A budget cut of half a billion; several thousand troops made redundant – what a perfect time for a £1.5bn IT project!
That is the expert logic being deployed by the Ministry of Defence. Signing a 10-year £1.5bn IT deal with HP, Fujitsu, Airbus and CGI, Defence Secretary Michael Fallon boldly proclaimed that “The new [IT] contracts will enhance our fighting capability and make us more efficient in our work.” Of course.

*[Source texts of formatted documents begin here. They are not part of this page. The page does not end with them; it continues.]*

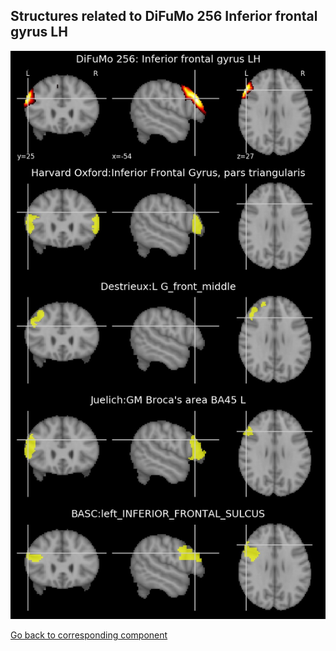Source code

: 


## Structures related to DiFuMo 256 Inferior frontal gyrus LH

![57](57.jpg "Structures related to DiFuMo 256 Inferior frontal gyrus LH")

[Go back to corresponding component](https://parietal-inria.github.io/DiFuMo/256/html/57.html)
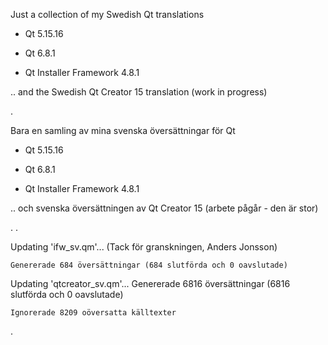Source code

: Just a collection of my Swedish Qt translations


- Qt 5.15.16

- Qt 6.8.1

- Qt Installer Framework 4.8.1


.. and the Swedish Qt Creator 15 translation (work in progress)


.


Bara en samling av mina svenska översättningar för Qt

- Qt 5.15.16

- Qt 6.8.1

- Qt Installer Framework 4.8.1


.. och svenska översättningen av Qt Creator 15 (arbete pågår - den är stor)

.
.

Updating 'ifw_sv.qm'... (Tack för granskningen, Anders Jonsson)

    Genererade 684 översättningar (684 slutförda och 0 oavslutade)



Updating 'qtcreator_sv.qm'...
    Genererade 6816 översättningar (6816 slutförda och 0 oavslutade)
    
    Ignorerade 8209 oöversatta källtexter

.


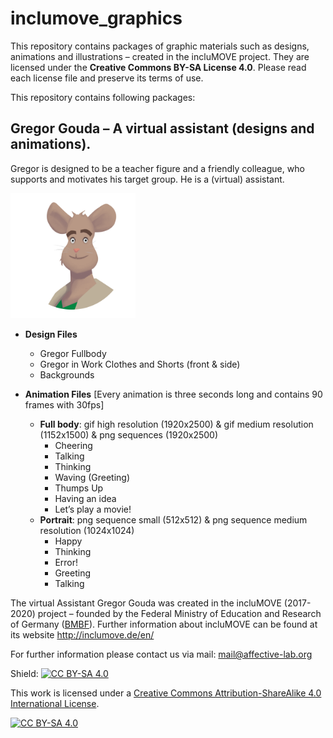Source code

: # inclumove_graphics

This repository contains packages of graphic materials such as designs, animations and illustrations – created in the incluMOVE project. 
They are licensed under the **Creative Commons BY-SA License 4.0**. Please read each license file and preserve its terms of use.

This repository contains following packages:

## **Gregor Gouda – A virtual assistant (designs and animations)**.
Gregor is designed to be a teacher figure and a friendly colleague, who supports and motivates his target group. He is a (virtual) assistant.

<img src="images/gregor_icon.png" width="200px">

  * **Design Files**
	  * Gregor Fullbody
	  * Gregor in Work Clothes and Shorts (front & side)
	  * Backgrounds


  * **Animation Files** 
[Every animation is three seconds long and contains 90 frames with 30fps]
	  * **Full body**: gif high resolution (1920x2500) & gif medium resolution (1152x1500) & png sequences (1920x2500)
		   * Cheering 
        * Talking
        * Thinking
        * Waving (Greeting)
        * Thumps Up
        * Having an idea
        * Let’s play a movie!
    * **Portrait**: png sequence small (512x512) & png sequence medium resolution (1024x1024)
        * Happy
        * Thinking
        * Error!
        * Greeting
        * Talking
        

The virtual Assistant Gregor Gouda was created in the incluMOVE (2017-2020) project – founded by the Federal Ministry of Education and Research of Germany ([BMBF](https://www.bmbf.de/)).
Further information about incluMOVE can be found at its website http://inclumove.de/en/  

For further information please contact us via mail: mail@affective-lab.org 

  
Shield: [![CC BY-SA 4.0][cc-by-sa-shield]][cc-by-sa]

This work is licensed under a [Creative Commons Attribution-ShareAlike 4.0
International License][cc-by-sa].

[![CC BY-SA 4.0][cc-by-sa-image]][cc-by-sa]

[cc-by-sa]: http://creativecommons.org/licenses/by-sa/4.0/
[cc-by-sa-image]: https://licensebuttons.net/l/by-sa/4.0/88x31.png
[cc-by-sa-shield]: https://img.shields.io/badge/License-CC%20BY--SA%204.0-lightgrey.svg
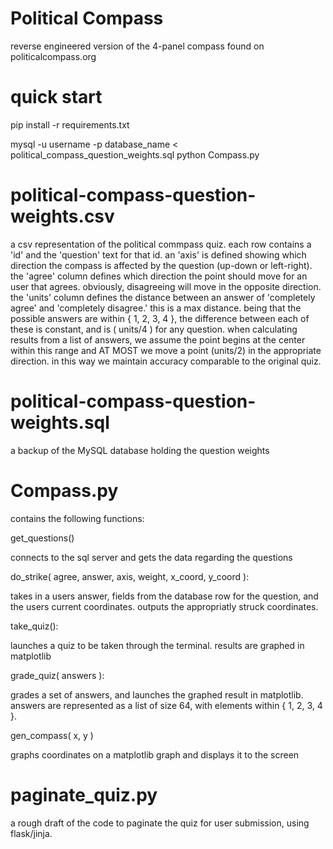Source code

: ﻿# Political Compass
reverse engineered version of the 4-panel compass found on politicalcompass.org

# quick start

pip install -r requirements.txt

mysql -u username -p database_name < political_compass_question_weights.sql
python Compass.py

# political-compass-question-weights.csv

a csv representation of the political commpass quiz. each row contains a 'id' and the 'question' text for that id. an 'axis' is defined showing which direction the compass is affected by the question (up-down or left-right). the 'agree' column defines which direction the point should move for an user that agrees. obviously, disagreeing will move in the opposite direction. the 'units' column defines the distance between an answer of 'completely agree' and 'completely disagree.' this is a max distance. being that the possible answers are within { 1, 2, 3, 4 }, the difference between each of these is constant, and is ( units/4 ) for any question. when calculating results from a list of answers, we assume the point begins at the center within this range and AT MOST we move a point (units/2) in the appropriate direction. in this way we maintain accuracy comparable to the original quiz.

# political-compass-question-weights.sql

a backup of the MySQL database holding the question weights

# Compass.py

contains the following functions:

get_questions()

connects to the sql server and gets the data regarding the questions

do_strike( agree, answer, axis, weight, x_coord, y_coord ):

takes in a users answer, fields from the database row for the question, and the users current coordinates.
outputs the appropriatly struck coordinates.

take_quiz():

launches a quiz to be taken through the terminal.
results are graphed in matplotlib

grade_quiz( answers ):

grades a set of answers, and launches the graphed result in matplotlib.
answers are represented as a list of size 64, with elements within { 1, 2, 3, 4 }.

gen_compass( x, y )

graphs coordinates on a matplotlib graph and displays it to the screen

# paginate_quiz.py

a rough draft of the code to paginate the quiz for user submission, using flask/jinja.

The department claims that the move will save £1bn over the 10-year period. However, we beg to differ – this long-term contract is in fact the height of short-sighted tunnel vision. Mr Fallon has apparently failed to realise that technology nowadays tends to change, and pretty rapidly for that matter. Is a 10-year investment in today’s IT really that wise considering it will be decrepit and redundant long before the 10 years have elapsed? The contract was hailed by Secretary of State as an absolute necessity to ensure the safety of our troops: “We must keep pace with those who pose a threat to UK security, whether overt or cyber-based.” Investing in soon-to-be out-of-date IT is an unusual way of safeguarding our future.
The MoD is not exactly famed for its financial prudence. Recent bright ideas from the Whitehall wizards have included spending £6 million on earplugs, paying £14,000 to a contractor for every new soldier, a £25,000 Christmas trip to Greenland, and spending billions on storing equipment which is redundant and unfit for purpose – sound familiar?
The MoD has also recently started to shift its employees onto the cloud, handing over £41m to Microsoft in a three-year contract with the prestigious honour of being the largest ever Microsoft volume licensing agreement in the public sector. We would suggest that virtualising some of the unnecessary office Wombles would be a better start to making savings.
It’s clear that the MoD thinks that spending billions of public money on short-sighted long-term “innovations” is inconsequential. We will keep an eye on what happens next to the project.